» **Excerpt to read**
= = = = =
Question 26.2: An isolated conducting sphere has a 10 cm radius. One wire c......
An isolated conducting sphere has a 10 cm radius. One wire carries a current of 1.000 002 0 A into it. Another wire carries a current of 1.000 000 0 A out of it. How long would it take for the sphere to increase in potential by 1000 V?
Suppose the charge on the sphere increases by Δq in time Δt. Then, in that time its potential increases by
\Delta V=\frac{\Delta q}{4 \pi \varepsilon_0 r} ,
where r is the radius of the sphere. This means \Delta q=4 \pi \varepsilon_0 r \Delta V . Now, \Delta q=\left(i_{\text {in }}-i_{\text {out }}\right) \Delta t , where i_{in} is the current entering the sphere and i_{out} is the current leaving. Thus,
\begin{aligned} \Delta t & =\frac{\Delta q}{i_{\text {in }}-i_{\text {out }}}=\frac{4 \pi \varepsilon_0 r \Delta V}{i_{\text {in }}-i_{\text {out }}}=\frac{(0.10 \,m )(1000 \,V )}{\left(8.99 \times 10^9 \,F / m \right)(1.0000020\, A -1.0000000\, A )} \\ & =5.6 \times 10^{-3}\, s . \end{aligned}
= = = = =
» **Items**
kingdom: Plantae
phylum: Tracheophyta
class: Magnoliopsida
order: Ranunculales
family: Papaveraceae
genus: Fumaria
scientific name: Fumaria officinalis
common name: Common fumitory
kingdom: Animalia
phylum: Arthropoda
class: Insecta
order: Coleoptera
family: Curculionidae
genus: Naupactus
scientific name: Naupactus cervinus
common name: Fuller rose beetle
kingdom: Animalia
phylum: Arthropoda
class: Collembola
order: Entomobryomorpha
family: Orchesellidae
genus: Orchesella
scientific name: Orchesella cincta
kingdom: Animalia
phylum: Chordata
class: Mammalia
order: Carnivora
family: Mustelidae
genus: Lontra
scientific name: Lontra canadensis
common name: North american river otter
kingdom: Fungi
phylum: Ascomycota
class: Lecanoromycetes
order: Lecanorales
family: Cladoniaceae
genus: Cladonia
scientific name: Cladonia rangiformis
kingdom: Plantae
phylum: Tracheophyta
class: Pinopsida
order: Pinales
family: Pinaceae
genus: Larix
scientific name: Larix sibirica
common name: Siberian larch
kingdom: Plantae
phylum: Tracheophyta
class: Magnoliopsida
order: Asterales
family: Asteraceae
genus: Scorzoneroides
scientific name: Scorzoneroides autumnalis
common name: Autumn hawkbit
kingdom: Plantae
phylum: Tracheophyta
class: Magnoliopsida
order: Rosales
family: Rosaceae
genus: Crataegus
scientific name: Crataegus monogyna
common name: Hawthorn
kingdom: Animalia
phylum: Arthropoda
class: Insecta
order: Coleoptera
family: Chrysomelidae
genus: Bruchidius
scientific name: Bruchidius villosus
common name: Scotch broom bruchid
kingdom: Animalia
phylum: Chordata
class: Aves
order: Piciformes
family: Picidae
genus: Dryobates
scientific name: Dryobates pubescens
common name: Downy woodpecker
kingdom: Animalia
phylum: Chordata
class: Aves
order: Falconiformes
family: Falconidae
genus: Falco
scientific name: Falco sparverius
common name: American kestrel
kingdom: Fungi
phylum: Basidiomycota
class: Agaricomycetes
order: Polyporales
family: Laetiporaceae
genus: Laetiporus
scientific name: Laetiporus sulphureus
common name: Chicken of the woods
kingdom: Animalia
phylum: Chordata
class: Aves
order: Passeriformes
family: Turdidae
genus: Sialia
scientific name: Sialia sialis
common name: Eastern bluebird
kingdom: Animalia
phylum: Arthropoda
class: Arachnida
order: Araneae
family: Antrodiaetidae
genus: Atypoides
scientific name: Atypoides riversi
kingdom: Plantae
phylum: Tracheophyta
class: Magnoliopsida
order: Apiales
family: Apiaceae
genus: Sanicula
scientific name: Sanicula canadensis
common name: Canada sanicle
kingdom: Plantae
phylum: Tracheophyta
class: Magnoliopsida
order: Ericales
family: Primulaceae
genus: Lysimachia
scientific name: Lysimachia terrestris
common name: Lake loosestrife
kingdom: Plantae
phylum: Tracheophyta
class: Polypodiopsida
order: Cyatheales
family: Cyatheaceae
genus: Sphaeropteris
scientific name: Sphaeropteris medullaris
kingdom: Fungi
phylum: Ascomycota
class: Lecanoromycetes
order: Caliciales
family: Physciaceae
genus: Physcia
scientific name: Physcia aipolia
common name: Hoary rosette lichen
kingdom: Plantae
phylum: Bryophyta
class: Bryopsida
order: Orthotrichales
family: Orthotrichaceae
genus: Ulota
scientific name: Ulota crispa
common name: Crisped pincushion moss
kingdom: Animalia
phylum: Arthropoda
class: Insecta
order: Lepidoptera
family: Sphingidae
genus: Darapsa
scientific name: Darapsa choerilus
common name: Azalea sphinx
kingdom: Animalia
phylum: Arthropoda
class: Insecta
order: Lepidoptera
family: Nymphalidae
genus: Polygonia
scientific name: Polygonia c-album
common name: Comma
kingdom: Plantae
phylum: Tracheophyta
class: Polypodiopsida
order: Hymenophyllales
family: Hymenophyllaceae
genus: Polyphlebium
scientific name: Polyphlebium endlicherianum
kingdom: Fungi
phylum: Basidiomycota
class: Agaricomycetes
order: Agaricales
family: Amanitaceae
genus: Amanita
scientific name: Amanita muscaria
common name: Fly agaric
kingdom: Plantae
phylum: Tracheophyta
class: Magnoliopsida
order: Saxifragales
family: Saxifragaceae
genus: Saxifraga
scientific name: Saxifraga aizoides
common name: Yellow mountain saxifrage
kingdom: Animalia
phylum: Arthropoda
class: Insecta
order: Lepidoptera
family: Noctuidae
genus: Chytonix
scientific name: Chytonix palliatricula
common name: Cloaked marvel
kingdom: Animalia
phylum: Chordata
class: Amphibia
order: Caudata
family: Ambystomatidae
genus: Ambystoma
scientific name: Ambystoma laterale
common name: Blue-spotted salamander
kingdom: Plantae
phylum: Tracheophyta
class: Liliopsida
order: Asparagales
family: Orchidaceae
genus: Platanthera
= = = = =
» **Tasks and exercises**
A - Duplicate the part of the charged sphere solution from "Question 26.2: An" to "potential by 1000 V?" word for word.
B - List every quantity, with its unit, that the charged sphere problem gives as known data.

» **Task results**
A -
Question 26.2: An isolated conducting sphere has a 10 cm radius. One wire c......
An isolated conducting sphere has a 10 cm radius. One wire carries a current of 1.000 002 0 A into it. Another wire carries a current of 1.000 000 0 A out of it. How long would it take for the sphere to increase in potential by 1000 V?

B -
- 10 cm (radius of the sphere)
- 1.000 002 0 A (current carried into the sphere)
- 1.000 000 0 A (current carried out of the sphere)
- 1000 V (increase in potential)